◆ What you are asked to do ◆
Please repeat the listing exactly, starting at its first line and stopping after the line that contains "personality. Our embroidered shirts".

Supplied material: Begin

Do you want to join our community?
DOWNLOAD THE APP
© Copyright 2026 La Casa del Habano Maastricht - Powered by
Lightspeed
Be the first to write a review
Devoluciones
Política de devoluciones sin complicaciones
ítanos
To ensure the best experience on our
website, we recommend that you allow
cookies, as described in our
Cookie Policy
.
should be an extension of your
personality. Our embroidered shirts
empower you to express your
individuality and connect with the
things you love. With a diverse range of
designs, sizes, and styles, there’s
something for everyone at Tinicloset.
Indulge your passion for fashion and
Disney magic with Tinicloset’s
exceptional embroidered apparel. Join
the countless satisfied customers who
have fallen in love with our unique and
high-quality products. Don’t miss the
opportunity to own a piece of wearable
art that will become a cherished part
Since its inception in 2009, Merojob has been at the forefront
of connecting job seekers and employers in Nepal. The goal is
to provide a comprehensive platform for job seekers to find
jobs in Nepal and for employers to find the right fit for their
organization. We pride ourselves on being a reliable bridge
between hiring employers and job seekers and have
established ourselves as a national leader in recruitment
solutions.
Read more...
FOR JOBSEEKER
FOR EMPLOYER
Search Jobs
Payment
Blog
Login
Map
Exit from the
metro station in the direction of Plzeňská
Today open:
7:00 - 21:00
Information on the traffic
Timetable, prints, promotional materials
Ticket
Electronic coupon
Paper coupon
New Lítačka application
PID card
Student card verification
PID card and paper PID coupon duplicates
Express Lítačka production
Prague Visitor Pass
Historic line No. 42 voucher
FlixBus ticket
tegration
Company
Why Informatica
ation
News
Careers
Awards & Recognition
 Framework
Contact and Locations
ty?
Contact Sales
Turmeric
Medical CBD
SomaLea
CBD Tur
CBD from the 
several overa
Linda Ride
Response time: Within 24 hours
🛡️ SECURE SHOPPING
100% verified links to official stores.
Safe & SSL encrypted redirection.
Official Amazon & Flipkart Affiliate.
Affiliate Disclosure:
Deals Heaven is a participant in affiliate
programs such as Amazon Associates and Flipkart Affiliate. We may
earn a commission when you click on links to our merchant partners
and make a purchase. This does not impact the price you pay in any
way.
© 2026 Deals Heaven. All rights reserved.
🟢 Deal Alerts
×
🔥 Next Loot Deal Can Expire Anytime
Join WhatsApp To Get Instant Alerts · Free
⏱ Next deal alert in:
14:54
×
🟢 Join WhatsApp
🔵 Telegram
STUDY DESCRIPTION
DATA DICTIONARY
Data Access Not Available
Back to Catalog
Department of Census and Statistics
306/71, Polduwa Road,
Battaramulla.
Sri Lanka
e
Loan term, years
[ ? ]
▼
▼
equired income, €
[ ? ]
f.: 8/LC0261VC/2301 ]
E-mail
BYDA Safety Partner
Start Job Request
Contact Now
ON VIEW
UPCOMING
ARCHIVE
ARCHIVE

Supplied material: End

◆ Task response ◆
Do you want to join our community?
DOWNLOAD THE APP
© Copyright 2026 La Casa del Habano Maastricht - Powered by
Lightspeed
Be the first to write a review
Devoluciones
Política de devoluciones sin complicaciones
ítanos
To ensure the best experience on our
website, we recommend that you allow
cookies, as described in our
Cookie Policy
.
should be an extension of your
personality. Our embroidered shirts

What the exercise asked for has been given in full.